::: Supplied data

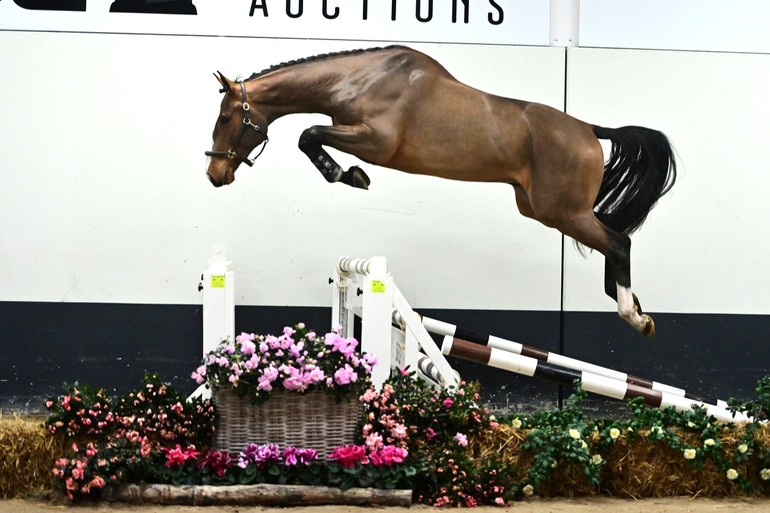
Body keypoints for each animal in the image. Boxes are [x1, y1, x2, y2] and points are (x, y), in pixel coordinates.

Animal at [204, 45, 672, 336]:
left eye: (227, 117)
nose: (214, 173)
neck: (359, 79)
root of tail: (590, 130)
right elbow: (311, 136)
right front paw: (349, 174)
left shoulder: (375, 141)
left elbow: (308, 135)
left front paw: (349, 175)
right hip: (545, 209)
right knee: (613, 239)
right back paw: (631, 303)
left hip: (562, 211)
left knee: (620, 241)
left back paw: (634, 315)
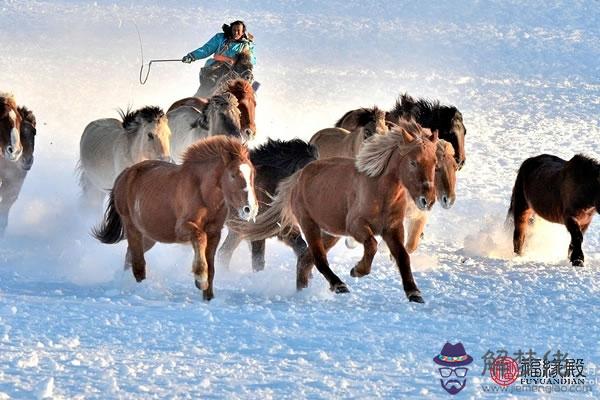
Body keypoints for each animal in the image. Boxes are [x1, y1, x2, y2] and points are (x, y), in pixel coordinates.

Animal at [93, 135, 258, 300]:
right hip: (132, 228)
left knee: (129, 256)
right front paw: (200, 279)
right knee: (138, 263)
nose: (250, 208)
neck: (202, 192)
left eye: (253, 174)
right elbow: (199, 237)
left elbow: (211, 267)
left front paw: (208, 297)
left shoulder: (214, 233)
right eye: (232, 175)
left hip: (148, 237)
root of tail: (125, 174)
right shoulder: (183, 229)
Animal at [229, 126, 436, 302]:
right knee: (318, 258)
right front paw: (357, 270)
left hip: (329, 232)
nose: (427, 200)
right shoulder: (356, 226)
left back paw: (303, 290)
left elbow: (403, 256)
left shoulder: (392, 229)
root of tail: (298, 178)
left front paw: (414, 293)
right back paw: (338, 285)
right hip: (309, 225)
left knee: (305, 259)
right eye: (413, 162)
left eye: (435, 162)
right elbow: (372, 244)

::::::
::: Supplied data

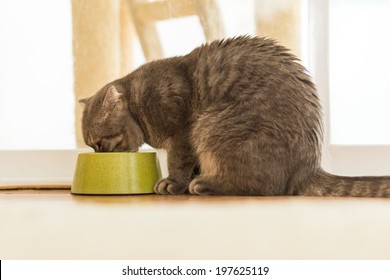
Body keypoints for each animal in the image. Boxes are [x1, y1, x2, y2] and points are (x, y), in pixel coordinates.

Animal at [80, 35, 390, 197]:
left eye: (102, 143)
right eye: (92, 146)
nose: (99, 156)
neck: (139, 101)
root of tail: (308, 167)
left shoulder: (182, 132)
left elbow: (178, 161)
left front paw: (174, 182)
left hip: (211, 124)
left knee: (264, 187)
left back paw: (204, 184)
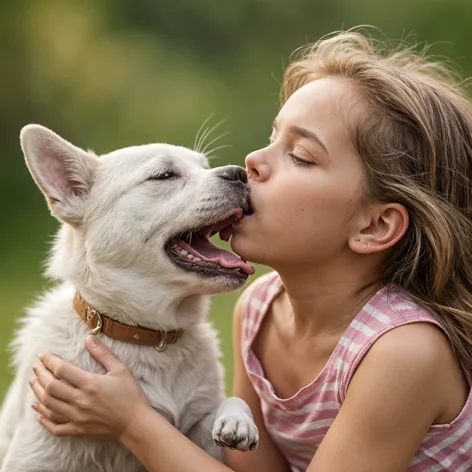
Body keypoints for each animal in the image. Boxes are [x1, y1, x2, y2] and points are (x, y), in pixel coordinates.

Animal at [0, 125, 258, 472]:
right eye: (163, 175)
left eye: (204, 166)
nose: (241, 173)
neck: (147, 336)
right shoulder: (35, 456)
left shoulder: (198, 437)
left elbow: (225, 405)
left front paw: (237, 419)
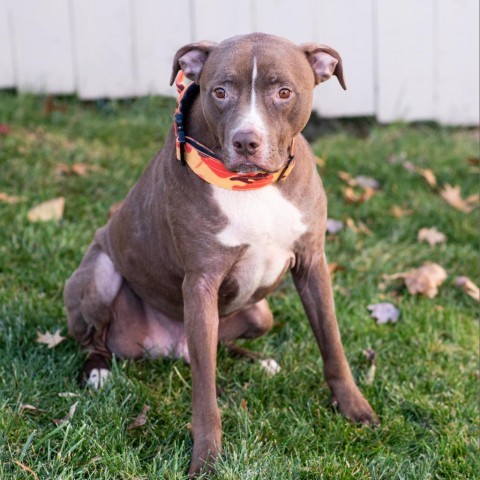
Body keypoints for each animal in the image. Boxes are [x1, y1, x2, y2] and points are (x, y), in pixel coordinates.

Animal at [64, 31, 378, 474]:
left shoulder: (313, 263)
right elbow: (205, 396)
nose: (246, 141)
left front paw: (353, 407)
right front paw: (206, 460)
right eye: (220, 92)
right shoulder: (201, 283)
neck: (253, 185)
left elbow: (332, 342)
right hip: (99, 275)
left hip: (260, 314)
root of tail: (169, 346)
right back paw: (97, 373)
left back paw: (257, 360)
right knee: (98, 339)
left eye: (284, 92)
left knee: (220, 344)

::::::

Your task: Search the entries for the word "knee", then copy every line in which it is found.

Result for this exercise:
right knee: (613, 239)
left knee: (620, 241)
left knee: (129, 256)
right knee: (138, 263)
right knee: (318, 258)
left knee: (305, 259)
left knee: (264, 187)
right knee: (98, 339)
left knee: (220, 344)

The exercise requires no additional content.